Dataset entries
--------

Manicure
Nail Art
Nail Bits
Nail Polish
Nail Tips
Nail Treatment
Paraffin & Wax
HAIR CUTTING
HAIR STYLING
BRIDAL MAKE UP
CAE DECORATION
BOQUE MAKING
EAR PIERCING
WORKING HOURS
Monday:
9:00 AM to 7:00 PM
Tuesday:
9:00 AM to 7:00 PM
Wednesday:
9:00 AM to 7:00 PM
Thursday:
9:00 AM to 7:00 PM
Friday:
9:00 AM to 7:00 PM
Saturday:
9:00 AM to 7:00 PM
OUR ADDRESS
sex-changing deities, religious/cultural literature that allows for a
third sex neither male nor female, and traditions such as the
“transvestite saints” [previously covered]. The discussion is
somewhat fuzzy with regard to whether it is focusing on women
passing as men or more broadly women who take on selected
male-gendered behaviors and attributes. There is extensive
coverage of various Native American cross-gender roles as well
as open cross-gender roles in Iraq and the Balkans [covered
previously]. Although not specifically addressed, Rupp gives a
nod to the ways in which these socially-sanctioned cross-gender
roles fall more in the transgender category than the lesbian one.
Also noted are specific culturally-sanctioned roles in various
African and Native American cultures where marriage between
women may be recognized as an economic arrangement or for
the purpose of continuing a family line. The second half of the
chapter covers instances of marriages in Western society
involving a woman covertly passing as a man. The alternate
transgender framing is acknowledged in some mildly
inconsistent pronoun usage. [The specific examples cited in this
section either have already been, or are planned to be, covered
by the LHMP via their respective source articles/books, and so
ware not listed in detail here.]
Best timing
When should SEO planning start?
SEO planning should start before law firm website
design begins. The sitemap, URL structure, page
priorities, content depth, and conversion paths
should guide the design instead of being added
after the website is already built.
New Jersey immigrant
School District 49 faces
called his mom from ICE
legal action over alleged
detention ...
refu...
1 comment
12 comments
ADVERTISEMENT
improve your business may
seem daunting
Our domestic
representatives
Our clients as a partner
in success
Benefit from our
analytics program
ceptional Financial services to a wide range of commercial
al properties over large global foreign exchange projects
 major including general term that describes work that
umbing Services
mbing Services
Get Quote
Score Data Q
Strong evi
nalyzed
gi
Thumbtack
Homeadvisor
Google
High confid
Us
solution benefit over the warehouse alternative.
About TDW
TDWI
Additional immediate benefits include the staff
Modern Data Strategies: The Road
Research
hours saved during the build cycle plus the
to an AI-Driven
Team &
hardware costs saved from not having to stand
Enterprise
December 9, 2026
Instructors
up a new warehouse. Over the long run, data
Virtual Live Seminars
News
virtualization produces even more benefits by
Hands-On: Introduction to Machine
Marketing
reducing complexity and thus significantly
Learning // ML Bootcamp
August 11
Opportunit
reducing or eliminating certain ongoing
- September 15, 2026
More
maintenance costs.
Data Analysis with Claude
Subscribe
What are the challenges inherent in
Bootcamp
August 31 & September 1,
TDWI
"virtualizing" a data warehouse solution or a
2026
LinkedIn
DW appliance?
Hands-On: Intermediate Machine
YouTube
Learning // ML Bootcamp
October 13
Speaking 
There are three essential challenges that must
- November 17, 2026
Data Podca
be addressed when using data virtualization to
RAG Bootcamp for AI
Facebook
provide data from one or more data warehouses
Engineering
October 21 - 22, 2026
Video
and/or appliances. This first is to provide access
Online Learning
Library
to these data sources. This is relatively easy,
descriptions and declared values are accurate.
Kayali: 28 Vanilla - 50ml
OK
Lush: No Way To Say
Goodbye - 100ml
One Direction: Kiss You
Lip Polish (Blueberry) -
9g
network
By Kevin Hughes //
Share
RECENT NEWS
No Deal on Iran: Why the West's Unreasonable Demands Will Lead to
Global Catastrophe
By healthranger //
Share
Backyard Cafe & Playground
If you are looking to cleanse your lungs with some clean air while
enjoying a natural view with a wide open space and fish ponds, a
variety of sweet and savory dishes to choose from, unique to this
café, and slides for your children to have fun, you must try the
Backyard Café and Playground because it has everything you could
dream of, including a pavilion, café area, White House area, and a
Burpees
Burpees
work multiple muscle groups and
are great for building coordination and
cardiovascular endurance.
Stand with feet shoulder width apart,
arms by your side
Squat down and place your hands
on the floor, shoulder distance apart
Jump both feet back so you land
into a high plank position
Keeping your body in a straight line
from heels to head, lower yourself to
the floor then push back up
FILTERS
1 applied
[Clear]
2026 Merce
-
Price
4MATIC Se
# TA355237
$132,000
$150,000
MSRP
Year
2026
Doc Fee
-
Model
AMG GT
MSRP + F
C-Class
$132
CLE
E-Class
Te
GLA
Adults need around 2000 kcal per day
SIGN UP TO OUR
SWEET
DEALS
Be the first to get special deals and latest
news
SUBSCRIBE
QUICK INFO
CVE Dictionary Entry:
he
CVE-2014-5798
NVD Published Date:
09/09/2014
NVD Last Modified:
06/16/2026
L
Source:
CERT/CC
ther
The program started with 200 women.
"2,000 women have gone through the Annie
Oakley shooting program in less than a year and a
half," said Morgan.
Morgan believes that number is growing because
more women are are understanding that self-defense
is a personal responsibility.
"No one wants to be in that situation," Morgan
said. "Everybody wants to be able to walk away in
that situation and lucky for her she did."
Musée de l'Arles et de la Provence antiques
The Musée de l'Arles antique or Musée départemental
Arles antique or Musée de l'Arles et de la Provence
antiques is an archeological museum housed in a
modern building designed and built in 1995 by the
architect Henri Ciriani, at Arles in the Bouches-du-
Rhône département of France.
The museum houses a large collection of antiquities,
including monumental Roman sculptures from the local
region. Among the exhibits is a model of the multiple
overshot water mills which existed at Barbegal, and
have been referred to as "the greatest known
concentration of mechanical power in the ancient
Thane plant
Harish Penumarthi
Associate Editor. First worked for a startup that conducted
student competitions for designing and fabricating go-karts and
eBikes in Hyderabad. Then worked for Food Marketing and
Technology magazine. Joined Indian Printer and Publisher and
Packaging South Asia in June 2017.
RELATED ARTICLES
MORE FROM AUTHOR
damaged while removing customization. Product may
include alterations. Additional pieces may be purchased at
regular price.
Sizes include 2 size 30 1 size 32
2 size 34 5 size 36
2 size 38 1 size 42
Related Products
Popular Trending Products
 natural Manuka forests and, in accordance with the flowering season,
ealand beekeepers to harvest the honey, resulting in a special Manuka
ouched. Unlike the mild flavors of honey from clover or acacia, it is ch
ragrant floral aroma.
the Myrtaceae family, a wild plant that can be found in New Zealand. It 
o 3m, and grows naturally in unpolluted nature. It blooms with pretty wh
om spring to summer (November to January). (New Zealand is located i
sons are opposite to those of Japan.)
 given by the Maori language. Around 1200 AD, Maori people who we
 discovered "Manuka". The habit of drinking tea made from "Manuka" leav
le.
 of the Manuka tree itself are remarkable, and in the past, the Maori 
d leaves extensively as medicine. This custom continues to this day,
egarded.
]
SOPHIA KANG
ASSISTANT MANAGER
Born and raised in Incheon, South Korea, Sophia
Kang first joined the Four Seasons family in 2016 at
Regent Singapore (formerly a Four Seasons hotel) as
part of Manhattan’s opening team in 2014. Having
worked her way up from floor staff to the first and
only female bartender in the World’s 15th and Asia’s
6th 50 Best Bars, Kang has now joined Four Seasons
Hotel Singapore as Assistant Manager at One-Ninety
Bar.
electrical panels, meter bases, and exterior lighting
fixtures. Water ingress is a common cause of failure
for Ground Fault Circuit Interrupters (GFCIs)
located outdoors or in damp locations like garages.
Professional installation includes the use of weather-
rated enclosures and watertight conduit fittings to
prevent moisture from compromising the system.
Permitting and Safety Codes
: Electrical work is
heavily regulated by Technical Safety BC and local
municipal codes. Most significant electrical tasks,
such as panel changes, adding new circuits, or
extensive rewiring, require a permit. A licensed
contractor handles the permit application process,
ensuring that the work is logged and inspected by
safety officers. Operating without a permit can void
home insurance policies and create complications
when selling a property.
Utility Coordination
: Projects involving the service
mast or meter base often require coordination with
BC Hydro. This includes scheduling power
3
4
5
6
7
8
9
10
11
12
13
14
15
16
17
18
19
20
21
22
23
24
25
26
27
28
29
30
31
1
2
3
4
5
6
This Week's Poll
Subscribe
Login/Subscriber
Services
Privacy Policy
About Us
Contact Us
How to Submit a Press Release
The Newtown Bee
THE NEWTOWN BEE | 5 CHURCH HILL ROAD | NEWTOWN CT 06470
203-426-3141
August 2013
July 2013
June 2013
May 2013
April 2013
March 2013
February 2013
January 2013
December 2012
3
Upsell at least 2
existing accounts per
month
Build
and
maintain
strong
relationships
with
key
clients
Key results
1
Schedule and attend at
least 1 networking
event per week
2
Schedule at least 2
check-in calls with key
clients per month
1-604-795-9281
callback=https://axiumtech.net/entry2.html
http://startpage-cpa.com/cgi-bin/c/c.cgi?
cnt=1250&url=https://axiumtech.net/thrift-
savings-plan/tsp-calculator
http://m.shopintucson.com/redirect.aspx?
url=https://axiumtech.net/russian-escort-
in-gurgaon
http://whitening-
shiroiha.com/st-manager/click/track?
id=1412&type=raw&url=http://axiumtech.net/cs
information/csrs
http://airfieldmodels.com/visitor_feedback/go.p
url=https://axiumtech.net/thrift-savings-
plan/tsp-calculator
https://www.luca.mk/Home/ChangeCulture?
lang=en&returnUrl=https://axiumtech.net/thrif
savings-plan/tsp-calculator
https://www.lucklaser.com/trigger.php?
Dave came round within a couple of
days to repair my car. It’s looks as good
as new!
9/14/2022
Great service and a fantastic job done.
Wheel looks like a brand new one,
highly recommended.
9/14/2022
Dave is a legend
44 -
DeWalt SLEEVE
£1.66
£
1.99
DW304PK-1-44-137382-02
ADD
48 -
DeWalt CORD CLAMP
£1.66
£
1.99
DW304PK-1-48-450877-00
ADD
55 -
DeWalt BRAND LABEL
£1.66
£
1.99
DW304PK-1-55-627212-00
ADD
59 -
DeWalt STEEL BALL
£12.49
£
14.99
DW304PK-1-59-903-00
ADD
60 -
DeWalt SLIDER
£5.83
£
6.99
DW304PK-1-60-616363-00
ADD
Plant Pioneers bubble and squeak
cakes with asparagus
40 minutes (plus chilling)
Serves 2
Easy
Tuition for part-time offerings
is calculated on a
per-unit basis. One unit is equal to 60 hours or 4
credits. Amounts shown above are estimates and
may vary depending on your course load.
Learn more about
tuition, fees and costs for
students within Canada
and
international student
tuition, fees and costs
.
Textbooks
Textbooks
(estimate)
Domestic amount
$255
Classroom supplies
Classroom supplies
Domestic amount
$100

--------

What you need to do »
Repeat every line exactly, starting with the first line of the entries, and stop once the line containing "Also noted are" has been given.

Result for this task »
Manicure
Nail Art
Nail Bits
Nail Polish
Nail Tips
Nail Treatment
Paraffin & Wax
HAIR CUTTING
HAIR STYLING
BRIDAL MAKE UP
CAE DECORATION
BOQUE MAKING
EAR PIERCING
WORKING HOURS
Monday:
9:00 AM to 7:00 PM
Tuesday:
9:00 AM to 7:00 PM
Wednesday:
9:00 AM to 7:00 PM
Thursday:
9:00 AM to 7:00 PM
Friday:
9:00 AM to 7:00 PM
Saturday:
9:00 AM to 7:00 PM
OUR ADDRESS
sex-changing deities, religious/cultural literature that allows for a
third sex neither male nor female, and traditions such as the
“transvestite saints” [previously covered]. The discussion is
somewhat fuzzy with regard to whether it is focusing on women
passing as men or more broadly women who take on selected
male-gendered behaviors and attributes. There is extensive
coverage of various Native American cross-gender roles as well
as open cross-gender roles in Iraq and the Balkans [covered
previously]. Although not specifically addressed, Rupp gives a
nod to the ways in which these socially-sanctioned cross-gender
roles fall more in the transgender category than the lesbian one.
Also noted are specific culturally-sanctioned roles in various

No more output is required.